Il Sud dell’infanzia e poi Milano. I poli della sua narrativa tornano, inevitabilmente? Leggeremo mai un romanzo di Giuseppe Lupo ambientato in Giappone o in futuro immaginario?

«In Giappone forse no (perché è un Paese che non conosco anche se vorrei conoscerlo), ma in un futuro immaginario credo di si. Sono sempre stato affascinato dalla letteratura che guarda al passato o al futuro. Ciò che non amo è la cronaca dell’oggi».

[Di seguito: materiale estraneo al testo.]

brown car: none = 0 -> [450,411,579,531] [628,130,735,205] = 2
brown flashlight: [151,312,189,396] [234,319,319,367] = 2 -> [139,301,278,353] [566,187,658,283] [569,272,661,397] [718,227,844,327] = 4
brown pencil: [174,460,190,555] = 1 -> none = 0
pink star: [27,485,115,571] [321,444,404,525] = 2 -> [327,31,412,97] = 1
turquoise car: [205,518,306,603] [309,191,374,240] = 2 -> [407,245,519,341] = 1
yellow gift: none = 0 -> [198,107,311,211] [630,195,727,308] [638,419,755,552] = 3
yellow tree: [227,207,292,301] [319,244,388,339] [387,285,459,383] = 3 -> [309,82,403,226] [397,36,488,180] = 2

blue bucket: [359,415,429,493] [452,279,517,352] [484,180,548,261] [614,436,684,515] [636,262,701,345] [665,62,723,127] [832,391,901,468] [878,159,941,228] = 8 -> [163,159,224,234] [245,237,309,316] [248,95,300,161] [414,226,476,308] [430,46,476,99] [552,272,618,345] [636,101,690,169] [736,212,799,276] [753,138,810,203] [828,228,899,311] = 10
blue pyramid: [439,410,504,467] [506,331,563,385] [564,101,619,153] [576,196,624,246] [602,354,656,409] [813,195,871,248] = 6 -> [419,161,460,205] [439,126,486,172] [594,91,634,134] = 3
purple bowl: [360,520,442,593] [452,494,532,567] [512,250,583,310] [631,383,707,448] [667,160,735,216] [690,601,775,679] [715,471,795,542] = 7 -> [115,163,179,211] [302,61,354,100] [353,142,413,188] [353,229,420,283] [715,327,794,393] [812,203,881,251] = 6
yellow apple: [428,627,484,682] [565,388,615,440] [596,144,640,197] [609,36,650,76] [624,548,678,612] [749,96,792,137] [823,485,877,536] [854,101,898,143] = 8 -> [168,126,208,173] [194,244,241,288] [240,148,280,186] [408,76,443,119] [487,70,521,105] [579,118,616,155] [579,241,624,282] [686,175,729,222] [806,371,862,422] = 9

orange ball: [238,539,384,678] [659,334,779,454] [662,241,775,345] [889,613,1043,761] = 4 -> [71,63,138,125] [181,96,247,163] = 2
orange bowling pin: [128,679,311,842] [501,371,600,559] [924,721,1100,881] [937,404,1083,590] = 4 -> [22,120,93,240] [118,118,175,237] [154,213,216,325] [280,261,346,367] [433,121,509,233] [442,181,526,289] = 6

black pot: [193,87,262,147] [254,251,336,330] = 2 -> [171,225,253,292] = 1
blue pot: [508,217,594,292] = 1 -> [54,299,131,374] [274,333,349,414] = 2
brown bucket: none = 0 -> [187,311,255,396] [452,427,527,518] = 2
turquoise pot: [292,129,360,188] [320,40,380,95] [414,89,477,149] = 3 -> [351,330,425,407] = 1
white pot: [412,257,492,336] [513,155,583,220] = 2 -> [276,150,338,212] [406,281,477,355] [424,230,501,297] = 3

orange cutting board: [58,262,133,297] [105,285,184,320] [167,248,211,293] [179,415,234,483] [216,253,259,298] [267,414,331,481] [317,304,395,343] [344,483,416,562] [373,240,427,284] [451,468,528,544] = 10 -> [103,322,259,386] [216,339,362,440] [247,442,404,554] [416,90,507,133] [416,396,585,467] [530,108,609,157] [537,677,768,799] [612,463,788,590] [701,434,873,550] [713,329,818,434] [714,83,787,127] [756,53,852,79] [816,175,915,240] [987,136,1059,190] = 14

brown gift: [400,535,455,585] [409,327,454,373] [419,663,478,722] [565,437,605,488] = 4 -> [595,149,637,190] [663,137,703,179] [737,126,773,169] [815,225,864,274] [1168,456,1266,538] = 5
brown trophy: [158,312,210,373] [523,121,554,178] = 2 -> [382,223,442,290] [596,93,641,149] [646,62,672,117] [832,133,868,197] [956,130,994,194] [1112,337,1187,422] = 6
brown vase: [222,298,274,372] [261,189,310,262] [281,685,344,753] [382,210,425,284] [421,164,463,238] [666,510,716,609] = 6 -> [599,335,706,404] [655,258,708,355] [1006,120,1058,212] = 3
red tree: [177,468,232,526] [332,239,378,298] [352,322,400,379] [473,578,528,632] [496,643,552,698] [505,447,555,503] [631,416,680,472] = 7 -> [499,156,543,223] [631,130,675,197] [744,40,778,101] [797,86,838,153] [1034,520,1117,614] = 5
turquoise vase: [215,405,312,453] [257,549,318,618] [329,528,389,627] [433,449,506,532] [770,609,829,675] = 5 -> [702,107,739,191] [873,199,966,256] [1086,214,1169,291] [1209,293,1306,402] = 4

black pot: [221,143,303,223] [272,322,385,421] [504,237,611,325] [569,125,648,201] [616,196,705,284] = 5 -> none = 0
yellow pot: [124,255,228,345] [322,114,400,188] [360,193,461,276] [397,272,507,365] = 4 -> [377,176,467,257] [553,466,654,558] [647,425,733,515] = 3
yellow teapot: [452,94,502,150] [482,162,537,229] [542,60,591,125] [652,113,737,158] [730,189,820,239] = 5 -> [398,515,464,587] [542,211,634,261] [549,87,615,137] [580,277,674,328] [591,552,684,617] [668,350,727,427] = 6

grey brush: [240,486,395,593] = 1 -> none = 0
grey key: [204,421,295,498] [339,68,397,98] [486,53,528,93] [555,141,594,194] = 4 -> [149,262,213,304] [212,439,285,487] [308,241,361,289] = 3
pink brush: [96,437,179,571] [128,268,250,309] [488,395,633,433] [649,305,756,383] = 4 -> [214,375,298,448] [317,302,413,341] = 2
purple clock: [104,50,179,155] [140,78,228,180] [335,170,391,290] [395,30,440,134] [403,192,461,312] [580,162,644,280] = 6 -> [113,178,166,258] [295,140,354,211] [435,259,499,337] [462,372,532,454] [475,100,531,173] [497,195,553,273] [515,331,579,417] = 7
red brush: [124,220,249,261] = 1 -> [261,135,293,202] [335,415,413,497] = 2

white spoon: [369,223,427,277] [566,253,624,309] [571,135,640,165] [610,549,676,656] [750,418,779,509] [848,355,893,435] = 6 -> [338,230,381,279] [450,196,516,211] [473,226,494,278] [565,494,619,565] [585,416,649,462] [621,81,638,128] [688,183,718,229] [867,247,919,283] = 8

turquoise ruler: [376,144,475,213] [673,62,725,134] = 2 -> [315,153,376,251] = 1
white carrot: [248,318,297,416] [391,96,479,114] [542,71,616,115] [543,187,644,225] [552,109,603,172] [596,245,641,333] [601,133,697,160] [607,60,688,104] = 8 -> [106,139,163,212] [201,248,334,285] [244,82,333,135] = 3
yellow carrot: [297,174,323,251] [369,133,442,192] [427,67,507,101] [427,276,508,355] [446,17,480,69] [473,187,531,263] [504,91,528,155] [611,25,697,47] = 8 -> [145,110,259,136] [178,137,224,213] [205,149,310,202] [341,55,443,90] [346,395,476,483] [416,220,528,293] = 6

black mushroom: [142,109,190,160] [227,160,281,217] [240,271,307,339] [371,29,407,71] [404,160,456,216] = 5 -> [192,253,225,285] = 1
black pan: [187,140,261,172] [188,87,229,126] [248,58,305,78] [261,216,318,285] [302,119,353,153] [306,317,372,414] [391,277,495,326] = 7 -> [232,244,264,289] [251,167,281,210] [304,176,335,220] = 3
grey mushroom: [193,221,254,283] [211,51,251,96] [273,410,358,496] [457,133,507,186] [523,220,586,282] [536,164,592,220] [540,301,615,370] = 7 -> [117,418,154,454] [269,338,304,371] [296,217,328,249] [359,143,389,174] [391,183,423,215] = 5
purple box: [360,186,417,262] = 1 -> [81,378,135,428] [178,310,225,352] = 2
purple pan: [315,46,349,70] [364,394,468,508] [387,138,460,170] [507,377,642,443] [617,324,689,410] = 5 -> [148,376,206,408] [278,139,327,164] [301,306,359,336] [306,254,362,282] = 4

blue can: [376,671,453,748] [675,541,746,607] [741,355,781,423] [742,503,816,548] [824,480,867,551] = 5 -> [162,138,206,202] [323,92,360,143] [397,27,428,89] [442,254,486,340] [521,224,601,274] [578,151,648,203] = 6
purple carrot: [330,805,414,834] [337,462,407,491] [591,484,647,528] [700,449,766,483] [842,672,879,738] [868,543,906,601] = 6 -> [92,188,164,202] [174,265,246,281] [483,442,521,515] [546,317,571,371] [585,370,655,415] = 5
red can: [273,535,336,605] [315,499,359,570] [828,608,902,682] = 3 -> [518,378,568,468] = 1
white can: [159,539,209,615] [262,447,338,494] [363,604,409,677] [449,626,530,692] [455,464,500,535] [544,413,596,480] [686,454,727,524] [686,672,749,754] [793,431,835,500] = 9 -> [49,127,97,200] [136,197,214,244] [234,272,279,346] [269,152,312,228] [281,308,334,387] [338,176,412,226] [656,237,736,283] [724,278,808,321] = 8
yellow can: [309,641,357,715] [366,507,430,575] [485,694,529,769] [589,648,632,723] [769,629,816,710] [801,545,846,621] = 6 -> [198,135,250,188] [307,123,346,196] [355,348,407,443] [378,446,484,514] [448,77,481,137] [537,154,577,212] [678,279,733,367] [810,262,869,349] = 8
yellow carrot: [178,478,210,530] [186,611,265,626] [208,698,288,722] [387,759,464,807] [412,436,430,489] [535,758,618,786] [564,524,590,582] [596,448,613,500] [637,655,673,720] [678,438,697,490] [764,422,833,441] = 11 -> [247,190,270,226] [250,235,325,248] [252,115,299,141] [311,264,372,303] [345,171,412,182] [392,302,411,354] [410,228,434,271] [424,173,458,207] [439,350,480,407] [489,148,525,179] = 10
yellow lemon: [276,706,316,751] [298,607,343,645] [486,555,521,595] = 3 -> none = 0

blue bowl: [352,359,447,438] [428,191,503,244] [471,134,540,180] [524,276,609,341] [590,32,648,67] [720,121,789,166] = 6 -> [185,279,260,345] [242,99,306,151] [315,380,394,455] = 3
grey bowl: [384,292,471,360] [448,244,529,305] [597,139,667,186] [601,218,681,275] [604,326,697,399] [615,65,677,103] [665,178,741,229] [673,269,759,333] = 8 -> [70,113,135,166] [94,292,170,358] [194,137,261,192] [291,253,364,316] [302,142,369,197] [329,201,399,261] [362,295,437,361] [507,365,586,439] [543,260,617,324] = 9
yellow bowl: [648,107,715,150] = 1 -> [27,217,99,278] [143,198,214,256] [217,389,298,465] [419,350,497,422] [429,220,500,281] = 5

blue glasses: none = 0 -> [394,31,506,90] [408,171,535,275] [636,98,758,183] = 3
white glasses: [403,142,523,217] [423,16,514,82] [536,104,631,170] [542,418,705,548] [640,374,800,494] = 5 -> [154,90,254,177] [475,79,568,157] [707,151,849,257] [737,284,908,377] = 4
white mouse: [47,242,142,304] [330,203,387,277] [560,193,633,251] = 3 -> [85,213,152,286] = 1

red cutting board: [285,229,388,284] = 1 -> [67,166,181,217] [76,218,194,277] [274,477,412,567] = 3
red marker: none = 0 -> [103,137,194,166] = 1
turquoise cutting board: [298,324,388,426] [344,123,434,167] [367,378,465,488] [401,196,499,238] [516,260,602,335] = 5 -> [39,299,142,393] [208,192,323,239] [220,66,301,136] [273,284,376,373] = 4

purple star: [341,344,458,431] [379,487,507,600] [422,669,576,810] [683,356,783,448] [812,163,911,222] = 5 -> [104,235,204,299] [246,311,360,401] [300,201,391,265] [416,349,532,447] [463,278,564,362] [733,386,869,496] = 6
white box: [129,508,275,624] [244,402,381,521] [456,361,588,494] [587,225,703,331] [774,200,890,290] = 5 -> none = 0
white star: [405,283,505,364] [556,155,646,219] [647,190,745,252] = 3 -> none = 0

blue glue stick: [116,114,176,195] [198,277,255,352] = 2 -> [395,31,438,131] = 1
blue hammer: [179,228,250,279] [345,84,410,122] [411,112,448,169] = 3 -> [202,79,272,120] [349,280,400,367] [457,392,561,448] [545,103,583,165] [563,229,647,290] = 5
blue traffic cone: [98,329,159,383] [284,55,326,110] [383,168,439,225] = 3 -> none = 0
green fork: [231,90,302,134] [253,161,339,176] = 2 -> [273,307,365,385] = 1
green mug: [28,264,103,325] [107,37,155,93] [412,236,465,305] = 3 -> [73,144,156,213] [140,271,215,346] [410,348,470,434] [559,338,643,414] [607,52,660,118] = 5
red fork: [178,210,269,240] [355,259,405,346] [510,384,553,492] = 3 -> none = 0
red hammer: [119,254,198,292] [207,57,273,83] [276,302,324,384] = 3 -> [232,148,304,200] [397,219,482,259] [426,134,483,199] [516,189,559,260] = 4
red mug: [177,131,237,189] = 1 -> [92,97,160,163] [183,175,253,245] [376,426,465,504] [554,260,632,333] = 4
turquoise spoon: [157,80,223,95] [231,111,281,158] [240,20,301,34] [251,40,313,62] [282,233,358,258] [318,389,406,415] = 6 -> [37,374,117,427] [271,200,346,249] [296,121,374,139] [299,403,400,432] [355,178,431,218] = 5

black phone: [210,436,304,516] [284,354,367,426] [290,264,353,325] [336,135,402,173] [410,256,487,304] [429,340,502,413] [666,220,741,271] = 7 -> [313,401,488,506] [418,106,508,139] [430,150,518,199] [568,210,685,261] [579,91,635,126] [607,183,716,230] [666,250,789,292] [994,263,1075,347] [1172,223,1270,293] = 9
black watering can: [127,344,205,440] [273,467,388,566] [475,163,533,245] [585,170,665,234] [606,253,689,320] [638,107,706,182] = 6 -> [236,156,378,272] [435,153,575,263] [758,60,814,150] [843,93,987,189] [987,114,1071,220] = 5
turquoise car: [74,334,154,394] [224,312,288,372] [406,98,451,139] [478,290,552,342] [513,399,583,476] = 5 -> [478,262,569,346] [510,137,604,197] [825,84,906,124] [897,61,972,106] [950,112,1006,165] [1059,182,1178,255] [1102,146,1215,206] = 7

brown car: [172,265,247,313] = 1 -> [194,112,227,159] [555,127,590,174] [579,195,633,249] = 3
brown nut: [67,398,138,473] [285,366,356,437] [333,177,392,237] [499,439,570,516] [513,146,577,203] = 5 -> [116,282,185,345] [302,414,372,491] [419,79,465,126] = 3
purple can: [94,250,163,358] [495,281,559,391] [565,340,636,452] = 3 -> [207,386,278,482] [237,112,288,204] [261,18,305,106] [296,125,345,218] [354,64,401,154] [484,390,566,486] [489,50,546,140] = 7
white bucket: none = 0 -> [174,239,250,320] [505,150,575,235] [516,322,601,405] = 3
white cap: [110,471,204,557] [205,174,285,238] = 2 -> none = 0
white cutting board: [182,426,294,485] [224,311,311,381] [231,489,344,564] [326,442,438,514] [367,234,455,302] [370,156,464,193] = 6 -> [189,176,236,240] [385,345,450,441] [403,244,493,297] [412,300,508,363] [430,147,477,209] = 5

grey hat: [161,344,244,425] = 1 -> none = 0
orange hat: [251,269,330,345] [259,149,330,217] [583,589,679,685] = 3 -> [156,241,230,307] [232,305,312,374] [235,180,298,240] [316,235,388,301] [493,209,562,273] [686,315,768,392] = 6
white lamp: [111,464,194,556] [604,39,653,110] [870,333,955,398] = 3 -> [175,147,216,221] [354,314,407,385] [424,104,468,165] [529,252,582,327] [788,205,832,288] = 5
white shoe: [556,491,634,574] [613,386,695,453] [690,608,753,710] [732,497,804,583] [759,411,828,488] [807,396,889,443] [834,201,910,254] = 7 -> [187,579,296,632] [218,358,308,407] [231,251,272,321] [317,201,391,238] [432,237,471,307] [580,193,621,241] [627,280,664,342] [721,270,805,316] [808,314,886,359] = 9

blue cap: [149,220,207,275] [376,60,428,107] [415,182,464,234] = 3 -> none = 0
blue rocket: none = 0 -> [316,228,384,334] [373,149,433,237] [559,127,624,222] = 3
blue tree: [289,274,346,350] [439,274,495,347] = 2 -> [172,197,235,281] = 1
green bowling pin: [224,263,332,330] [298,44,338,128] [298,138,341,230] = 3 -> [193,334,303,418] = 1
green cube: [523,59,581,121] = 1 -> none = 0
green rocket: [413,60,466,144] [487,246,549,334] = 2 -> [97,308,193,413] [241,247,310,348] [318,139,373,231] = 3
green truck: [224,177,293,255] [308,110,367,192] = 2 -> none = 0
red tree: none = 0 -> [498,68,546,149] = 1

A Cagliari, nell’ambito del Festival “Pazza Idea”, ricorderà la figura di Adriano Olivetti, imprenditore, politico, intellettuale che si muove a distanze siderali dalla maggior parte degli omologhi di oggi. Che ne è di quell’Italia del sogno, della bellezza, a dir poco rivoluzionaria?

«Del lascito di Adriano Olivetti oggi in Italia si fa un gran parlare, lo si cita continuamente, si ricorre a lui con estrema facilità da parte di imprenditori e politici, ma c’è un problema di fondo: pochi hanno letto le sue opere e quindi tutto è un rumorio da “sentito dire”. Per ripercorrere il sentiero di Adriano Olivetti, ammesso che ci fossero le condizioni di mercato, ci vuole coraggio e soprattutto la fiducia nell’uomo. Non so quanti fra quelli che se ne fanno scudo abbiano lo stesso coraggio».

Quanto le manca Cesare De Michelis, anima di Marsilio?

 «Cesare De Michelis non è stato soltanto l’editore dei miei romanzi, ma un amico, un maestro, un interlocutore. Insieme abbiamo dialogato per diciotto anni, ci siamo scambiati articoli non ancora pubblicati, testi in progettazione, opinioni letterarie e politiche. Soprattutto abbiamo discusso a lungo su un tema che interessava a entrambi: la modernità. Breve storia del mio silenzio è anche un atto di omaggio alla sua intelligenza e alla sua curiosità intellettuale, a lui che ha raccolto le parole sfuggite al mio sillenzio».